I am loving the look of this. One bit that threw me off was naming a god “Marko.” If you’re trying to world-build; avoid using painfully normal names for your deities. “Oh no, it’s my sworn enemies, the Knights of Polo!”
As someone who proudly owns this book, highly recommend. Great to see a youtuber I like talking about art from one of my favourite artists :)
I am obsessed with that art style wow
I sequel is out!! I can't wait to run this for my D&D group! Wooooo!
Does anyone else think the back of the book feel very much like those “liminal surrealistic horror” pics?
A pic of something mundane that feels kinda eerie with a caption like “which flesh is your flesh?” Just fits perfectly
The art reminds me of Scary Stories To Tell In The Dark, I love it.
Omg! this is from Plastiboo, I love their illustrations so much!! This one is outside of what they usually do but still very attractive concepts and fascinating vision
Absolutely adore this kind of artstyle
Damn, that's such a cool premise for a work of fiction. I guess guide books are a bit old fashioned now, but I really like the idea of adapting it to a modern format. Maybe writing a UA-cam walk through review/video essay, or one of those IGN style guides? It could be a really cool way to "create" the artistic side of a game without having to do all the coding and so on of making an actual game.
That's kind of what Petscop was. It was made under the pretense of being a let's play for a rare video game, but as the series progresses you can connect the dots to form a story about the narrator.
About 2 minutes in i bought this immediately. Sadly i wont be finishing your video because i dont want spoilers, but that you for sharing this. I was sold on the premise instantly
You're right. That talisman that causes the moon to disappear for a night would be a great item DnD.
My mind cannot see the Cloister Black font without thinking about Death Note lmao.
Love this book! Can’t wait for vol.2 (which Plastiboo confirmed to be in the process of making!)
I clicked on this video thinking it was going to be a spooky video but instead I got a video about a dope book that I need for my future D&D games.
beautiful! I'm so much in love with old school D&D aesthetic (you know all those original AD&D and 2e books) and overall all type of classical old school fantasy (from shirtless barbarians that hit the gym and steroids ultra hard, old wizards with a beard longer than their entire height throwing spells here and there, dragons that hoard treasures just because). Yeah current digital art that can portray these fantasy worlds in a more realistic ways is amazing, but there is a really unique charm with the old school fantasy asthetic.

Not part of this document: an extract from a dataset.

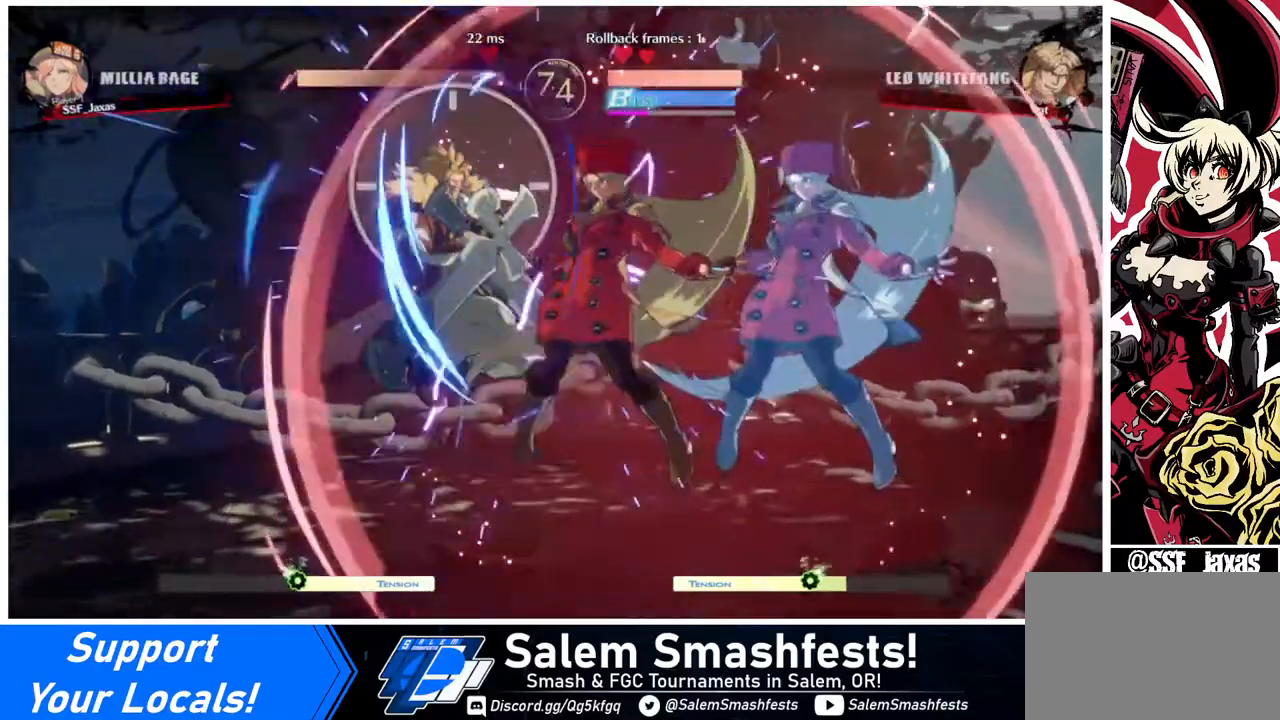
{"buttons": ["DPAD_LEFT"], "events": [[240, "DPAD_LEFT", "up"], [320, "DPAD_LEFT", "down"], [360, "DPAD_LEFT", "up"], [440, "DPAD_LEFT", "down"]]}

Anyways thank you for this video, was amazing to learn about Vermis
Love this book! I even did a part of an adventure based on it and the players enjoyed it a lot.
Thanks for putting me on to this book. I need to pick it up immediately. I might get two actually, one that I can cut apart and make collages / frame pages, and one for to keep as a whole book.
Was glad I was able to grab a copy this batch, got a copy on your recommendation, it’s really cool!
This is so souls-like in atmosphere and theme
This feels like a cursed-game creepypasta or an ARG and i'm here for it.
You've been killing it I love these
The second I saw the animated puppet near the end of the video, I gained a sudden inspiration for a puppeteer fairy for my faewild campaign. This book is really neat, and I might buy it if I ever get the chance.
Honestly this is such an amazing idea for a book, it looks very interesting and the design are definitely really good.
It really does give off a feeling of resignation, like the characters had to accept that this is how their world is, and they just have to try to live depsite it
i clicked for the title... ive never played a single game of d&d or dark souls... i want this book.
had an idea for a dnd campaign set in a sort of purgatory style realm ruled by an ambivalent deity of death. the world is corrupted not because of the deity but by the corrupt souls wandering through it and this book has gave me so many ideas.
Love this artist ! I have been following him for a while ! Glad his art is reaching new audiences
I like the concept behind this. Maybe a potential outlet for video game ideas I haven't the programming knowledge to execute.
Thank you for sharing! This video popped up in my recommended and i loved it! This boos looks amazing and the video is veeery informative, chill and cool!
That spider head gives me Junji Ito vibes in all the best ways.
INCREDIBLE BOOK. I LOVE RPG THINGS THAT R FIRST CONCERNED WITH BEING OBJECTS OF BEAUTY AND FASCINATION AND MUCH LATER (OR NOT AT ALL) OBJECTS OF EXPLANATION. THANK U FOR SHINING A LIGHT ON BOOKS WITH A LIFE OF THEIR OWN!
This has got to be one of the most beautiful books I've ever seen. Thank you so much for bringing this to light!
Ιt seems very funny to me when Ben gets an RPG sponsorship and the game he's reviewing on the episode seems 100 times better than the one advertised.
Very cool.
Love these books/games/movies about fictional books/games/movies.
Its beautiful! it made me miss the 80s Nes era laced with Classic DnD afternoon, THAC0 sessions... those were the days.
Always love your reviews! Great job!
Thanks!
This is a super interesting idea, reminds me of some of the more experimental creepypastas from when creepypastas were still a thing.
Vermis was an early 90s DOS western turn-based RPG, originally made by a European team. Maybe Polish or Ukrainian, a smaller and less prevalent European country but I don't remember which. Pre-DOOM, so it's not episodic and doesn't have a shareware demo. Came on a collection of 3 3.5" floppy discs, copy protection requires you to refer to the manual, finding a specific page and turning it upside-down to locate an activation code hidden in the details of an illustration that bears striking resemblance to the Goya painting Saturn Devouring His Son.
Supposedly there was a secret boss in the Silver Swamp, its design was a ribcage and spine connected to a skull head. The ribs were split down the middle where the sternum would be, and the sharp ends were rotated outward to the sides to act as spider-like legs. I could never get this boss to appear though.
There was supposed to be an updated version released in 1994 with internet connectivity, allowing the player to interact with other players passively- for example, if player A sold an item to a shop, when player B goes to that shop, that item is there for purchase. But this version never released, and upon looking into why, it was discovered that the development team had completely vanished, leaving no trace of having ever existed other than the initial release of Vermis.
6:16 that exiled sentinel armor set has some cool Lapp's set vibes.